> [GOAL OF THE EXERCISE]:
Restate word for word the lines from the one containing "116 184 45062" through the end of the listing below, with both ends included.

> [DATASET]:

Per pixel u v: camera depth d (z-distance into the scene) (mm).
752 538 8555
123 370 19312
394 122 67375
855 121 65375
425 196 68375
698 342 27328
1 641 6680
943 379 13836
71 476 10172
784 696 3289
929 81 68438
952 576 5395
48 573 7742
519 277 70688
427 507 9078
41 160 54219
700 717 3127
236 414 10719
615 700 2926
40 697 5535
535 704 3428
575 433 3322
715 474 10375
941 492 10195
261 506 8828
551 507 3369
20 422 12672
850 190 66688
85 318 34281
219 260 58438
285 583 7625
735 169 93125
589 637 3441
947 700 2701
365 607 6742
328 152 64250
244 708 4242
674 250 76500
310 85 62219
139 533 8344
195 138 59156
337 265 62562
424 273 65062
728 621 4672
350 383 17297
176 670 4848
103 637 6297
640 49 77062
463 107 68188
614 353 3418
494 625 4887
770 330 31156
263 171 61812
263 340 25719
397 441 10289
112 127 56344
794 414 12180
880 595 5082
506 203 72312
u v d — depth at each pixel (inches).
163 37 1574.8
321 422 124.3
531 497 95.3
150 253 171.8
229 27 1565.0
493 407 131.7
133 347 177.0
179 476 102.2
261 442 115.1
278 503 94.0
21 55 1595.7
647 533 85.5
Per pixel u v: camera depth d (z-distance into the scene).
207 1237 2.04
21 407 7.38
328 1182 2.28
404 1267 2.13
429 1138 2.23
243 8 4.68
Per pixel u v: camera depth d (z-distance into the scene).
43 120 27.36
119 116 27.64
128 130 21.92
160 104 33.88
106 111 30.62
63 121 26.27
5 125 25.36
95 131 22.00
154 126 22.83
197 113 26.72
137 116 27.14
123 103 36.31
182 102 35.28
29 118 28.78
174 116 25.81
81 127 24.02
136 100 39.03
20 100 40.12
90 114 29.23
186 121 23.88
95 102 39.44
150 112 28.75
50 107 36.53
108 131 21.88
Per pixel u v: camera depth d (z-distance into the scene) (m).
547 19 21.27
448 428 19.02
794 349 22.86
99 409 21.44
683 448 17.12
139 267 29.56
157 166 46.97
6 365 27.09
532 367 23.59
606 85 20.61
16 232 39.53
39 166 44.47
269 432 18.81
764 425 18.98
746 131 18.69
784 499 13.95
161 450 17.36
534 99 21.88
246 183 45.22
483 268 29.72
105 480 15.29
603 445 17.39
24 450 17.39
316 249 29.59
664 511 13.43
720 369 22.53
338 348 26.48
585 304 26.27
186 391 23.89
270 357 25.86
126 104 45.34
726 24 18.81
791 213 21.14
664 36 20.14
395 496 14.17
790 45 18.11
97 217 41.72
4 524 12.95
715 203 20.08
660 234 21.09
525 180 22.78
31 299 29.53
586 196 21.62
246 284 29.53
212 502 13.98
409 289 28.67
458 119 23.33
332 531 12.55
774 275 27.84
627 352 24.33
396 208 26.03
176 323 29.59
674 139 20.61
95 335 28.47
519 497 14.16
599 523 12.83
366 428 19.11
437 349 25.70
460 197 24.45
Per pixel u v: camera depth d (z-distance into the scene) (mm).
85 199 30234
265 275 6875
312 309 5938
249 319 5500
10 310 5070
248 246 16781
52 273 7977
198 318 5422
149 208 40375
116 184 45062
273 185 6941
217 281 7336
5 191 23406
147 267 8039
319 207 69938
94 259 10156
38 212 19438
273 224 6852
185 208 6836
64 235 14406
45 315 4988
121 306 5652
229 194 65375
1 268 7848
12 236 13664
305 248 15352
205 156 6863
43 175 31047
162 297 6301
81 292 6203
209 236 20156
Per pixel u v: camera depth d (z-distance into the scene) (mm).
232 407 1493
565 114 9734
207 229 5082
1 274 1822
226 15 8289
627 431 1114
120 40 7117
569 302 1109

> [ANSWER BOX]:
116 184 45062
273 185 6941
217 281 7336
5 191 23406
147 267 8039
319 207 69938
94 259 10156
38 212 19438
273 224 6852
185 208 6836
64 235 14406
45 315 4988
121 306 5652
229 194 65375
1 268 7848
12 236 13664
305 248 15352
205 156 6863
43 175 31047
162 297 6301
81 292 6203
209 236 20156
Per pixel u v: camera depth d (z-distance into the scene) (mm).
232 407 1493
565 114 9734
207 229 5082
1 274 1822
226 15 8289
627 431 1114
120 40 7117
569 302 1109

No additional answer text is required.